● **READING PASSAGE**:

------------------------------------

Good algorithm designers unwittingly avoid any preference function or deliberately postpone its application into the user space. Such systems become complex. An explosion of preference is their common feature. That is, people use a complex preference profile, which is blown up by multiple obscure entries at the system periphery. A simple centralized preference profile with a few entries could have been used instead. Users are often not capable of setting up intricate profiles; they do not know what is demanded from them. The exploded preference profile is then distributed all over the code base. The engineers often address the complaints in the software modules, which they are tending, and not where it belongs. It adds a maintenance burden but leaves nobody particularly responsible for the discrimination. Contempt in complex systems is a collective responsibility, i.e., assigns responsibility to unaware and unassuming people.
It is similarly hard to correct a failed alignment. It advances into becoming a computationally intangible problem, where the number of unknowns exceeds the number of available equations and/or data for the equation coefficients. The large number of minute errors, which originate far on the periphery of the decision-making tree, does not allow us to distinguish calculation errors from the innate model skew. There is a need to follow the root cause decomposition, a numerous set of less relevant causes. It consumes excessive computational power and requires egregious data. Under the premise that calculation demand is the same for each analysis run, one needs to compute multiple runs to achieve the same result in a distributed environment, where each branch consumes its runs. Each run also requires a case-relevant, specific, clean dataset, as if Newton’s second law required a separate proof for the railway, aeronautics, playing golf, laundry, and many other businesses. The demand for computing and training data reaches a limit as the decision tree expands and the representation of preference becomes complex. This explosion occurs because preferences are outsourced to raw datasets instead of being integrated by a setup. The contradictions present in diverse datasets produce uncertainty and contribute to the intangibility problem.
An alternative approach would be to absorb the unfair nature of preference functions. Then, they can be implemented in a straightforward, obvious, and attributable manner. We can define a preference function upfront and centralize its management as much as possible. It would significantly reduce the number of unknowns to track. Under the same compute capacity and data availability, the alignment problem resolution would become more tangible, i.e., shifting the limits far away.
For example, the ASI’s formal goal could have been paperclip production. This paranoiac ASI can still be safe. To avoid the world burning, a mandatory component that balances the system should be applied. The balancing component reduces production utility if the resources dwindle. Note that the ASI is now distinctly a system. The system’s integrity must be ensured. The set of system components ought to be operational at all times. There should be a certain person who is responsible for the system. The person should bear the consequences of failure, for example, undergo a licensed activity.

------------------------------------

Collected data
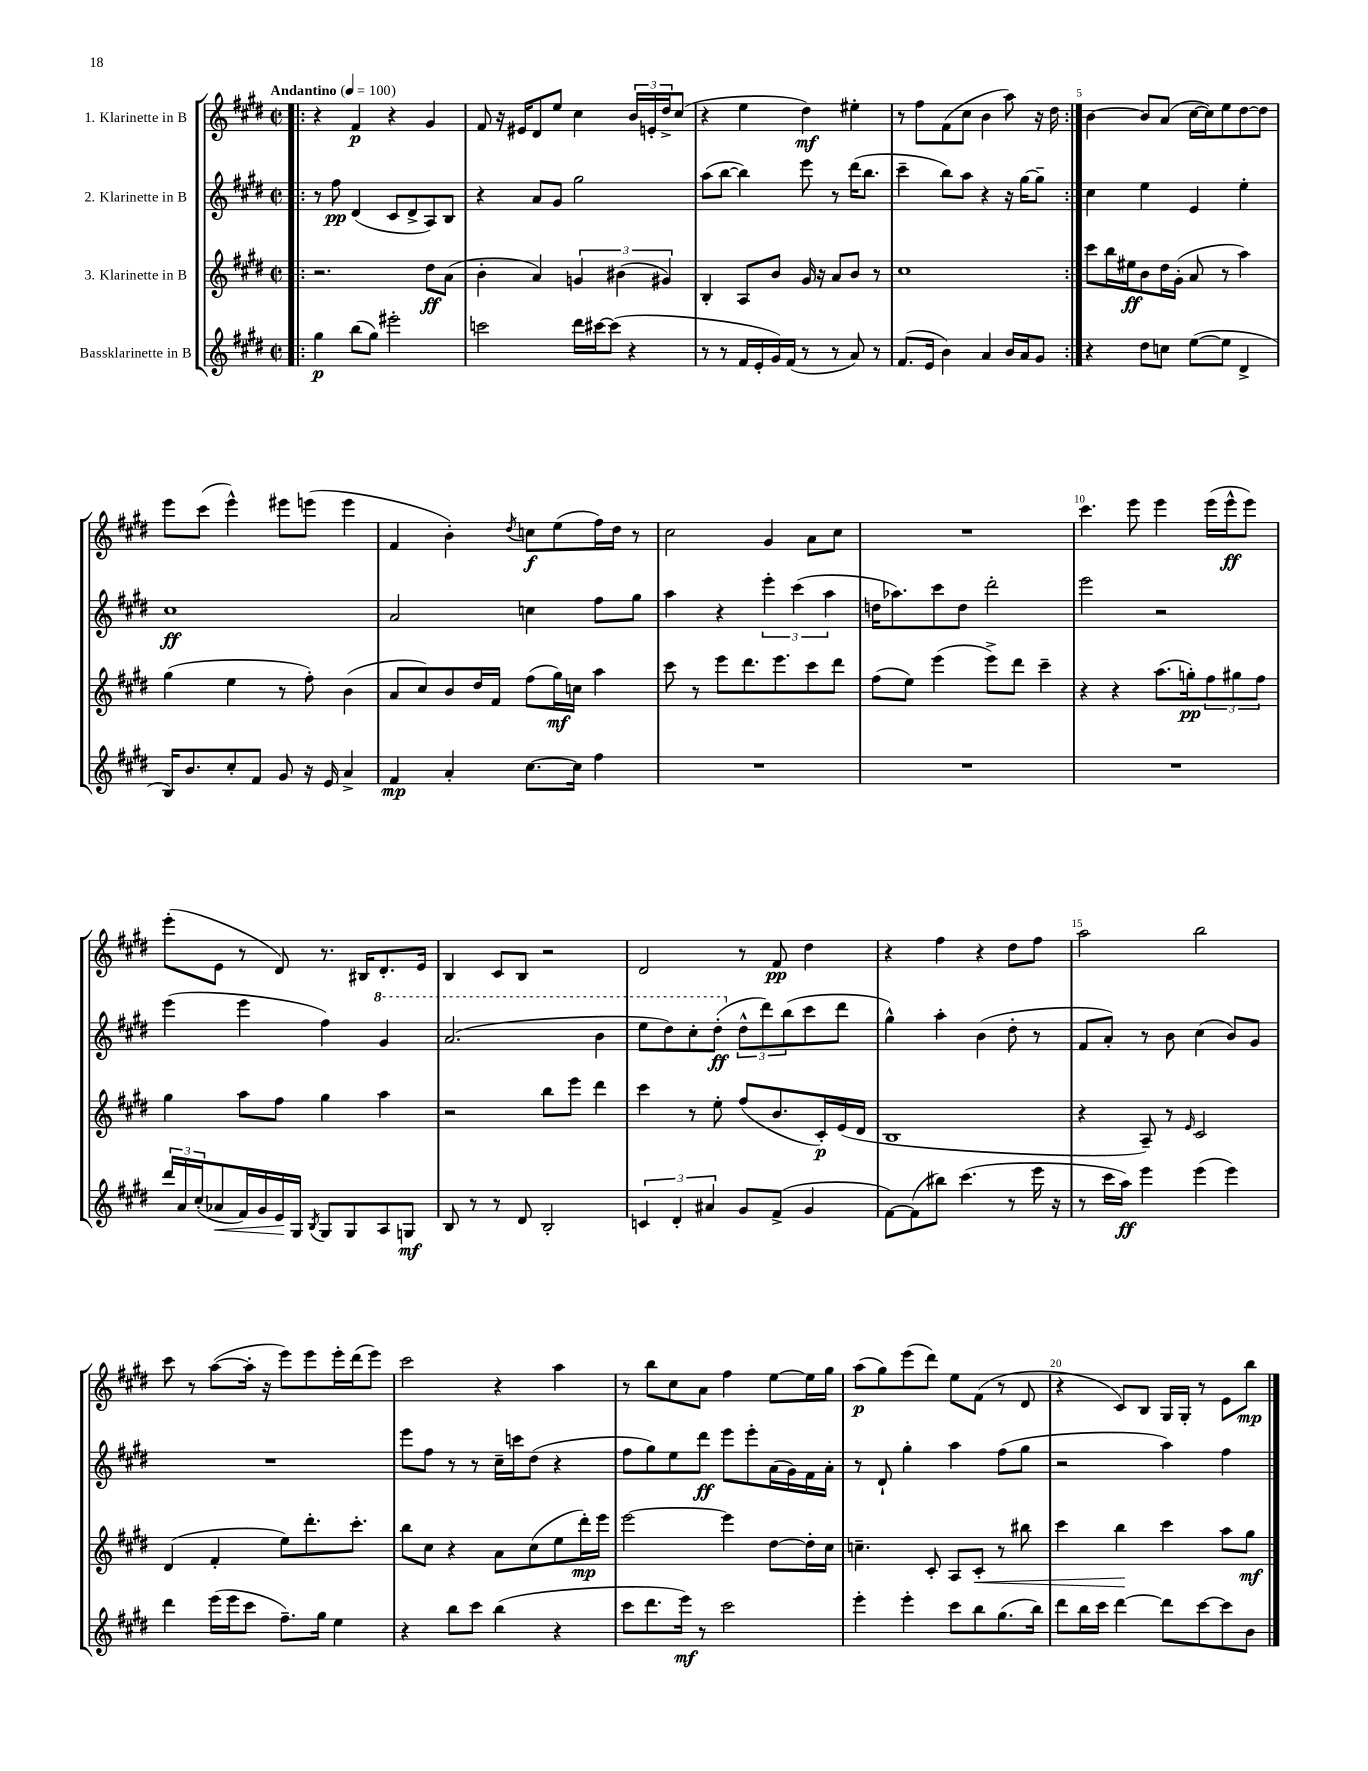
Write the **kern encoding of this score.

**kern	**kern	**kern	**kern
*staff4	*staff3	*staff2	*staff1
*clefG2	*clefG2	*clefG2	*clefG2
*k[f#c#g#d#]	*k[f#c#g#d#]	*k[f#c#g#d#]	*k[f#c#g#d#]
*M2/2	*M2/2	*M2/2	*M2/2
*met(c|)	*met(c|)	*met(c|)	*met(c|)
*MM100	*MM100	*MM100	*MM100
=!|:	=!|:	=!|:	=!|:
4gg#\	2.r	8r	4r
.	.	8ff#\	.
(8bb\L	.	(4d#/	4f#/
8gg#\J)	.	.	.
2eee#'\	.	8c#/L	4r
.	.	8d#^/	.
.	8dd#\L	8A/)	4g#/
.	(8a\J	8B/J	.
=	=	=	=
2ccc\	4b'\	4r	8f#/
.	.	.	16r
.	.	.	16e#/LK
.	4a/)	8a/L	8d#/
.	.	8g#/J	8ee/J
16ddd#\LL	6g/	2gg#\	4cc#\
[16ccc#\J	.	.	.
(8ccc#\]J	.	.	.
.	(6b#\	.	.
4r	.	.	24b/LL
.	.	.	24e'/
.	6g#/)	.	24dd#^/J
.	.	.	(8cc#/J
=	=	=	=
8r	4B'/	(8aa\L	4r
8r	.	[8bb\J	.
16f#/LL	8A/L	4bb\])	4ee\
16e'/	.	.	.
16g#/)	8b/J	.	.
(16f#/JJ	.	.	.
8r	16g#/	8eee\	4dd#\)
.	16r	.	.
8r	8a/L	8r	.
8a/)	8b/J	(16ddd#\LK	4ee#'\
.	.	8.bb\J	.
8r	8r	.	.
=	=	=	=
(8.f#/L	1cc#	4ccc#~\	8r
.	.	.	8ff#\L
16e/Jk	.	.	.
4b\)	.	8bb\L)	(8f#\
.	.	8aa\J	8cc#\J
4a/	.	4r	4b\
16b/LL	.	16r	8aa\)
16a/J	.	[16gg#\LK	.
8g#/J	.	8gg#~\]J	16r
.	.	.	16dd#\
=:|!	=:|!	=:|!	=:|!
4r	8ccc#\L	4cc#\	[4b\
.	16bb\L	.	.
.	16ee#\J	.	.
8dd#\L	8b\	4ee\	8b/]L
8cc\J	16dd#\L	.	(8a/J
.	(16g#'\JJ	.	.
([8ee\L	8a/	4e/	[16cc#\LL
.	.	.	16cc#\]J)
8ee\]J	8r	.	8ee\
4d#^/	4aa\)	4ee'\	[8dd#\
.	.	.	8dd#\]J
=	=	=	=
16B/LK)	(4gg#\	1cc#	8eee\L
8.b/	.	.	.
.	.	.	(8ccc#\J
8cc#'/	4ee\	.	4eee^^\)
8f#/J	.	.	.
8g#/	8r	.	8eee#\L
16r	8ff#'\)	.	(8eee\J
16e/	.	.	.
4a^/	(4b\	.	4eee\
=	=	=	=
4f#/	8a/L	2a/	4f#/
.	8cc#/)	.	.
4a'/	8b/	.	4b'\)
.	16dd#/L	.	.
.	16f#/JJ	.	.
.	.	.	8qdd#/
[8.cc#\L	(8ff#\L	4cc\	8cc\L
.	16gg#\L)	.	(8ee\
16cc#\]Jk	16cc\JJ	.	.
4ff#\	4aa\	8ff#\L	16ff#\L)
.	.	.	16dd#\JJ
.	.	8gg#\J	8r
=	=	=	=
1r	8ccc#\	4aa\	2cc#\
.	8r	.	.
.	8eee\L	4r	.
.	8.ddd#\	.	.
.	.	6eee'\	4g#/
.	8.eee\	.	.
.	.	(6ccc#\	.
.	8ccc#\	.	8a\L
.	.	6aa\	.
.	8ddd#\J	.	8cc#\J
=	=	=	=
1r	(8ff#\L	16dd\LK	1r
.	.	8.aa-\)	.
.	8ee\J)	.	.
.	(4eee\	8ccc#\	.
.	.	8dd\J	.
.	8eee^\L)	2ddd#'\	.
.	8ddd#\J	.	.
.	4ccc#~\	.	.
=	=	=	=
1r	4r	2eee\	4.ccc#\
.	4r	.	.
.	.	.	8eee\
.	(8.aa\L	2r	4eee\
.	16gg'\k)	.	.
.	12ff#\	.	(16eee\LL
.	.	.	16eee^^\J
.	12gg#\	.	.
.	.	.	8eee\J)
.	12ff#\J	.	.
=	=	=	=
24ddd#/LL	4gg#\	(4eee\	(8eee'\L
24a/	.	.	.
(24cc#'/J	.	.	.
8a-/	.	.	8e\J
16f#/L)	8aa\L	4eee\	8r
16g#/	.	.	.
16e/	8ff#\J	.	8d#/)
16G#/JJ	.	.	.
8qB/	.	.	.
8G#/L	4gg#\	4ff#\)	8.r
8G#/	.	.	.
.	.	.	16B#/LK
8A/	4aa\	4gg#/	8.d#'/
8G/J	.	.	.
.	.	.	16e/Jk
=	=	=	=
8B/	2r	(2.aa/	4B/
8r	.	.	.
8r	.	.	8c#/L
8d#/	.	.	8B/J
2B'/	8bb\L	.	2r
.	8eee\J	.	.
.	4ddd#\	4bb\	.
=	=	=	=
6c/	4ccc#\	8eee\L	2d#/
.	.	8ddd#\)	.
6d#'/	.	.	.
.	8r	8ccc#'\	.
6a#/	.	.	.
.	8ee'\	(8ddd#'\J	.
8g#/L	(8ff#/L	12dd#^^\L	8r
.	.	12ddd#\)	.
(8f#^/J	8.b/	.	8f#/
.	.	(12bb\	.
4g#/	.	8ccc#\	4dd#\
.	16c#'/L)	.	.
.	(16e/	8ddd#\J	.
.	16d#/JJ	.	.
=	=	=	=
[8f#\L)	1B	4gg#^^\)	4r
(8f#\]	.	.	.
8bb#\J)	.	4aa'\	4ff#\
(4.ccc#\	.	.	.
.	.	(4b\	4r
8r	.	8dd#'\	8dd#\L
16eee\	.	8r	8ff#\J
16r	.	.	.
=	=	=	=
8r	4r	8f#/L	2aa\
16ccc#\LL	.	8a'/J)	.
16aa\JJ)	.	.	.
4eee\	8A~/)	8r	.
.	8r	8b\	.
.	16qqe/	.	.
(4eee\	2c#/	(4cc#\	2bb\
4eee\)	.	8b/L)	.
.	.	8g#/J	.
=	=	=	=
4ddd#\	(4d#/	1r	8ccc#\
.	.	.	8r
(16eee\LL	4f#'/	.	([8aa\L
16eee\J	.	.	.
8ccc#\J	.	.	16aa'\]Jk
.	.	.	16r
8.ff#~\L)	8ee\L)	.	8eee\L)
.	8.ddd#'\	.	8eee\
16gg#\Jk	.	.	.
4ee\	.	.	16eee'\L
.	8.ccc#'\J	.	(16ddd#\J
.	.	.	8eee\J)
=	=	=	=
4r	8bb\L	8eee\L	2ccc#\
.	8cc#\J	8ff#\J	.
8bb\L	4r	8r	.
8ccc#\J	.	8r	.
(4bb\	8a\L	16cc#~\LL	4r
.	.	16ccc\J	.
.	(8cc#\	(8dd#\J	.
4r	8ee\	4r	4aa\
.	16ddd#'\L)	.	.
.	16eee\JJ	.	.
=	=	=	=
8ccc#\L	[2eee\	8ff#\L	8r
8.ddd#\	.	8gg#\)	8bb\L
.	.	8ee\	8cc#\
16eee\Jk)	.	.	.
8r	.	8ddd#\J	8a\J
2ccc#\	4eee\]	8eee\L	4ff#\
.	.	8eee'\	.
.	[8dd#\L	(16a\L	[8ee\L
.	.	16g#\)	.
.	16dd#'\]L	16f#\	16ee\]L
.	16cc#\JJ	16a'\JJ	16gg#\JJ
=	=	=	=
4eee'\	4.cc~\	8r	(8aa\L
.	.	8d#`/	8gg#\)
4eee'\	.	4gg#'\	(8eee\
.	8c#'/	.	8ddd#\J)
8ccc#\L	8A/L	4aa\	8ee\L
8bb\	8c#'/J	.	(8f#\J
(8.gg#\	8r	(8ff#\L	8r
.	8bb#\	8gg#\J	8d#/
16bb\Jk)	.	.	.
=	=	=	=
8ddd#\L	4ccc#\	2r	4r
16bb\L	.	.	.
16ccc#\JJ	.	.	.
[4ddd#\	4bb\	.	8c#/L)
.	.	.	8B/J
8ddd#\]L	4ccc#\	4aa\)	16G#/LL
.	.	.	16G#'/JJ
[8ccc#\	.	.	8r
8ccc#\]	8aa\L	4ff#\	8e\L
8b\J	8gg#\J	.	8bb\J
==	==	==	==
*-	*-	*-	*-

------------------------------------

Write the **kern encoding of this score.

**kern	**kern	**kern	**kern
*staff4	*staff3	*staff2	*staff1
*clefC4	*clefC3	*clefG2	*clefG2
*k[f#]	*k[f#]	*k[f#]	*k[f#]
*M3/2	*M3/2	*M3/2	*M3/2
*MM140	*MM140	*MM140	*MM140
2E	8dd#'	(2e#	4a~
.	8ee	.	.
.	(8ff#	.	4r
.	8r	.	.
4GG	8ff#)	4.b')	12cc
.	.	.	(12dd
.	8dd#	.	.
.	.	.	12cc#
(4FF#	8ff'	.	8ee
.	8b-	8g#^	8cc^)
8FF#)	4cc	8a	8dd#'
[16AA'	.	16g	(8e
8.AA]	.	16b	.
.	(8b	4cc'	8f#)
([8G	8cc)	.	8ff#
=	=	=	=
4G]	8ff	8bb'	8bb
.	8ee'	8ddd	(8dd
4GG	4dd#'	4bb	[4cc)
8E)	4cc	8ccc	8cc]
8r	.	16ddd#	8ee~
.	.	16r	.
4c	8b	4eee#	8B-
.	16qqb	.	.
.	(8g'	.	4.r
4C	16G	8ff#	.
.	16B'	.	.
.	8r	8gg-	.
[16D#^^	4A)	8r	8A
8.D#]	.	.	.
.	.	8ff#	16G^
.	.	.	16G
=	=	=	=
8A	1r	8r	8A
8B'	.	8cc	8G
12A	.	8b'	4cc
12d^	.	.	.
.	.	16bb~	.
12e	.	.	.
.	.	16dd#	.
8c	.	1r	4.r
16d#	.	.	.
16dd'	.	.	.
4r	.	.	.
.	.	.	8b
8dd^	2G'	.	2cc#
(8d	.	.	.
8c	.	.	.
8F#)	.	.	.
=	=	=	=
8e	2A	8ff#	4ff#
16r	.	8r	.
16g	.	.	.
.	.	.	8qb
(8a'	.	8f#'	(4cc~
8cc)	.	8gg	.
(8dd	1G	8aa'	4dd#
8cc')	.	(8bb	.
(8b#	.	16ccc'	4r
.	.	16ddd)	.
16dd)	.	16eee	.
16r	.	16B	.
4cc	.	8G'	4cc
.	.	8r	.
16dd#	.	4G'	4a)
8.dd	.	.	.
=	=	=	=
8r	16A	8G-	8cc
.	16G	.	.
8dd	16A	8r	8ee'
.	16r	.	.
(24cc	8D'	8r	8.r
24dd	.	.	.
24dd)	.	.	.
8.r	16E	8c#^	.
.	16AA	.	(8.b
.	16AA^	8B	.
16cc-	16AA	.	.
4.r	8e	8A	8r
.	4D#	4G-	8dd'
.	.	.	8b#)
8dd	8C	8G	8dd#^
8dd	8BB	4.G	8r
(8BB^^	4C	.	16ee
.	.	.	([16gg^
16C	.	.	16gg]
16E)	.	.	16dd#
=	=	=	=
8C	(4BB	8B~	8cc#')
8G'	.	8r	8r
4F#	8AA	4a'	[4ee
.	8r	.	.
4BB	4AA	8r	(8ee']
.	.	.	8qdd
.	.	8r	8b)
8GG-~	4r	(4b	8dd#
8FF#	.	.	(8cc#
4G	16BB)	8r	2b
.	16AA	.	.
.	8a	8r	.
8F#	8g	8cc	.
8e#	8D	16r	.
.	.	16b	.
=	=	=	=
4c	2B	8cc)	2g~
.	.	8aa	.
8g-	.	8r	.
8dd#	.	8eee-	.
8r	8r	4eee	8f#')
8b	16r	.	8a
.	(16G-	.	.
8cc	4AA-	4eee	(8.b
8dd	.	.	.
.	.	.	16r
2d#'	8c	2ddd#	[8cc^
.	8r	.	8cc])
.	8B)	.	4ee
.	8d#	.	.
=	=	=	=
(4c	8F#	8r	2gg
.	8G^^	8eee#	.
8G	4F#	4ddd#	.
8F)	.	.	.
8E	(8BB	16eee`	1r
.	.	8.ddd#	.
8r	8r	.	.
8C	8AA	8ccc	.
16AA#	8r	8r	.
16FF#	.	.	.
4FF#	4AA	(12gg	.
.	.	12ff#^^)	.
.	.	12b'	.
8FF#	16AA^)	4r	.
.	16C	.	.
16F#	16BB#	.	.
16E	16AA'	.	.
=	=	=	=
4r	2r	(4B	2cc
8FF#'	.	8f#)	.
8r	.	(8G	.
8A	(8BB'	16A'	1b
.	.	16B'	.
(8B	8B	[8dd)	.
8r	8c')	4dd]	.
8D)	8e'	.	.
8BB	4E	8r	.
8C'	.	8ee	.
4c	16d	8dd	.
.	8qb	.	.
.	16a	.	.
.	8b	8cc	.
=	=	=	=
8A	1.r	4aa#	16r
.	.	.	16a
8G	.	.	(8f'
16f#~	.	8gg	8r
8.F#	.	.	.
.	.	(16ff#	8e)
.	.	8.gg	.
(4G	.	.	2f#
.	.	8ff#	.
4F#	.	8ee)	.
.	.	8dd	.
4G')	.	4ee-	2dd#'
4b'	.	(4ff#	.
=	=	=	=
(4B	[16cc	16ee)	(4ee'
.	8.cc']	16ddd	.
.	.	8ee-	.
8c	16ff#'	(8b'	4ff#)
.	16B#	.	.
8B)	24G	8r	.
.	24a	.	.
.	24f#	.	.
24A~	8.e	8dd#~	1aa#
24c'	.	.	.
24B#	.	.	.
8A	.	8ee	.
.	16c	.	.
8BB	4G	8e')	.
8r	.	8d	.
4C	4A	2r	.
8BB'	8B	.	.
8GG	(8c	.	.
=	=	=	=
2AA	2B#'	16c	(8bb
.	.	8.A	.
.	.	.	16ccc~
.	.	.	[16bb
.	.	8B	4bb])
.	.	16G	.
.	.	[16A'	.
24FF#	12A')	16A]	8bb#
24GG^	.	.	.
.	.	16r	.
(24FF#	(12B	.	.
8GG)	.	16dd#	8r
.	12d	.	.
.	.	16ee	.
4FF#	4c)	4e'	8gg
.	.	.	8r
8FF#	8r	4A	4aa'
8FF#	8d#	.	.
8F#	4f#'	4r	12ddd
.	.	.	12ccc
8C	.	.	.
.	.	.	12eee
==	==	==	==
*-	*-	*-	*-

------------------------------------

● **WORK INSTRUCTIONS**:
**a)** Decide whether each statement below agrees with the passage on preference functions. Answer yes or no for each and quote the words of the passage that settle it.
(i) Users can generally set up intricate preference profiles on their own.
(ii) The explosion of preference happens because preferences are outsourced to raw datasets.
(iii) The passage proposes defining a preference function upfront and centralizing its management.
**b)** According to the passage on preference functions, what does the balancing component do when resources dwindle?
**c)** Carry the passage on preference functions forward from its final sentence, keeping its line of argument and tone.

● **RESULTS BY TASK**:
**a)**
(i) No: "Users are often not capable of setting up intricate profiles; they do not know what is demanded from them."
(ii) Yes: "This explosion occurs because preferences are outsourced to raw datasets instead of being integrated by a setup."
(iii) Yes: "We can define a preference function upfront and centralize its management as much as possible."

**b)** It reduces production utility.

**c)**
Function formalization can encompass noting the terminal representations. The terminal states are easy to spot and analyze. The most essential equation component will bind them together.
3.2 System architecture
A terminal preference can be represented by a paranoiac goal function. The function draws all available resources to resolve the issue of concern. All other aspects would be neglected and cease to be properly represented. Such an AI will approach uselessness. Its “knowledge” will encompass the preferential subset only. The “knowledge” about the outer world, that is, the world besides the preferential subset, will be subpar. To pump the preferential subset, one needs to dump it into the outer world. In other words, to improve its utility, an AI has to know where and how to dump. The AI has to distribute available representation capacity evenly if the outer world ought to be represented properly. The preference objects and the outer world objects ought to be equally underwritten. A balance between the underwriting efforts is governed by another system component. Consequently, there must be three system components:
1. Governor.
2. Preferred domain model.
3. Environment domain model.
The first two components can be set to pursue any obscure goal, like paperclip production. Given that the agents tend to seek power anyway (Turner and Tadepalli, 2022), humans can play along and legalize the agenda. The preferred domain could model a power-seeking psychopath without reservations. The governor must ensure that the ambitions are supported by an environmental model with equal or greater perplexity. Then, the psychopath will be no more successful than anyone else in the environment. Increasing psychopathic utility means increasing the world’s productivity first.
The environmental model puts a third party in the focus for ASI modeling. The third party is an object in the outer world. Utility maximization for the third party will unlock utility maximization along the main goal function. This way, AI can pursue instrumental goals that are fully aligned, while the entire AI acts more like a friend rather than a slave.
This solution concept treats emergent issues using an emergent feature. Output divergency is treated by self-control. The more capable an artificial intelligence is—and more pronounced its tendency to produce off-path inference—the greater its capacity for self-control. The contesting models draw their powers from growing intelligence. A system architecture that enables this emergent feature consists of three components. Two components represent contesting utilities: oneself versus the environment. The third component represents a governor, which maintains a match among the intelligences that act in support of the contestants.
3.3 Solution architectures
Solution architectures have multiple elements (Homeland Security Systems Engineering and Development Institute (HSSEDI), 2017). The system architecture, which has been proposed here, is only an element. Questions regarding interfaces among the components, data structures, governing algorithms, control tolerances, and service roles remain unresolved. The solution components have to be designed in line with the system architecture since system integrity would be essential. There would be two approaches: analytical and trial and error.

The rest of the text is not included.